I'm following the answer from this question: pandas multiprocessing apply
Usually when I run a function on rows in pandas, I do something like this
dataframe.apply(lambda row: process(row.attr1, row.attr2, ...))
...
def process(attr1, attr2, ...):
...
But I want to run this function multithreaded. So I implemented the parallelize_on_rows from the above posted question. However, the aforementioned solution works because the function passed in doesn't take parameters. For functions with parameters I tried to use partials. However, I can't figure out how to create a partial that takes arguments from the row that require the lambda function to access.
Here is my code
def parallelize_function_on_df(self, data, func, num_of_processes=5):
# refers to the data being split across array sections
data_split = np.array_split(data, num_of_processes)

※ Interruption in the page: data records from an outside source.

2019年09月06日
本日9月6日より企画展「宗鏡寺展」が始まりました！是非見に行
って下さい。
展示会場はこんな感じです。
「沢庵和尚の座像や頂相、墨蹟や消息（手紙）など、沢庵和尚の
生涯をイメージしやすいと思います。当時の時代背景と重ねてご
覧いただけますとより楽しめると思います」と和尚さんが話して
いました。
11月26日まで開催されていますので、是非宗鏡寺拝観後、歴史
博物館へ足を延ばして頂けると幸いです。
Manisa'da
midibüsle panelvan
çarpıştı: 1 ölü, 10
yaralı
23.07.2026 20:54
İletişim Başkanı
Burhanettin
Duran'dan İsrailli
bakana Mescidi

# map a specific function to the array sections
pool = Pool(num_of_processes)
data = pd.concat(pool.map(func, data_split))

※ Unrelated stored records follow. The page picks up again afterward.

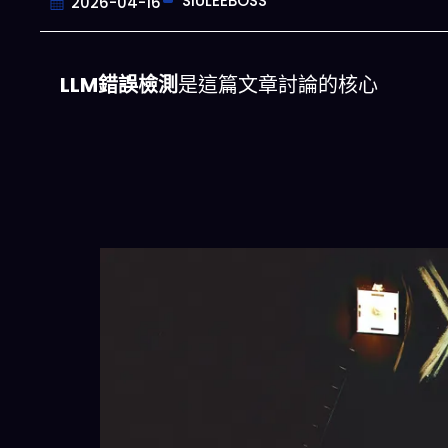
SIULEEBOSS
2026-04-16
LLM錯誤檢測
是這篇文章討論的核心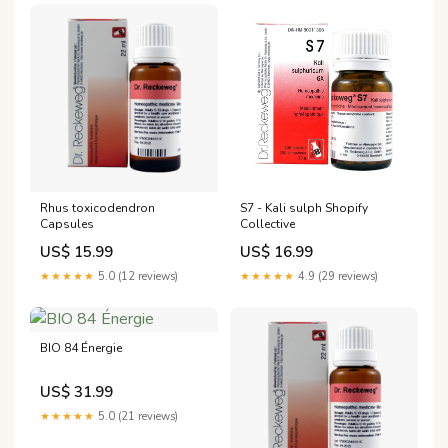
Rhus toxicodendron
S7 - Kali sulph Shopify
Capsules
Collective
US$ 15.99
US$ 16.99
★★★★★
5.0 (12 reviews)
★★★★★
4.9 (29 reviews)
BIO 84 Énergie
US$ 31.99
★★★★★
5.0 (21 reviews)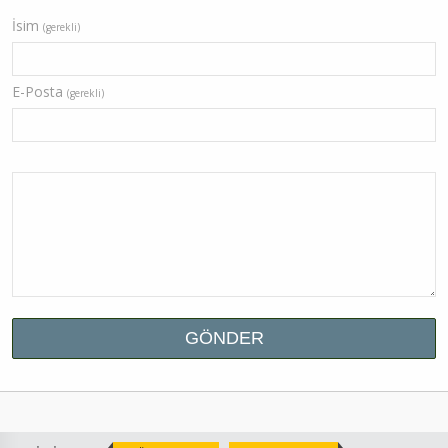
İsim
(gerekli)
E-Posta
(gerekli)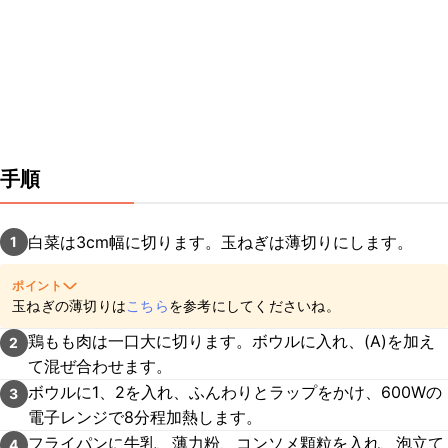
手順
白菜は3cm幅に切ります。玉ねぎは薄切りにします。
1
ポイント
玉ねぎの薄切りは
こちら
を参考にしてくださいね。
鶏もも肉は一口大に切ります。ボウルに入れ、(A)を加え
2
て混ぜ合わせます。
ボウルに1、2を入れ、ふんわりとラップをかけ、600Wの
3
電子レンジで8分程加熱します。
フライパンに牛乳、薄力粉、コンソメ顆粒を入れ、泡立て
4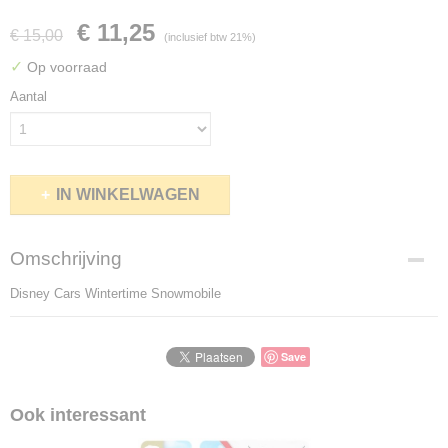
€ 11,25
€ 15,00
(inclusief btw 21%)
✓
Op voorraad
Aantal
IN WINKELWAGEN
Omschrijving
Disney Cars Wintertime Snowmobile
Save
Ook interessant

# must call close before join, research why
pool.close()
pool.join()
return data
def run_on_df_subset(self, func, data_subset):
return data_subset.apply(func, axis=1)
def parallelize_on_rows(self, data, func, num_of_processes=5):
return self.parallelize_function_on_df(data, partial(self.run_on_df_subset, func), num_of_processes)
def mass_download(some_sql):
download_table_df = pd.read_sql(some_sql, con=MYSQL.CONNECTION)
processed_data = {}
custom_option = True
process_row_partial = partial(self.process_candidate_row_parallel, processed_data, custom_option)
parallelize_on_rows(download_table_df, process_row_partial)
def process_candidate_row_parallel(row, processed_data, custom_option=False):
if row['some_attr'] in processed_data.keys() and processed_data[row['some_attr']] == 'download_successful' and custom_option:
do_some_other_processing()
download_single_file(row['some_attr1'], row['some_attr2'], processed_data)
So this doesn't work, because like I said, the row[attributes] aren't actually being passed to the thread since my partial just has the function with no arguments. How can I achieve otherwise?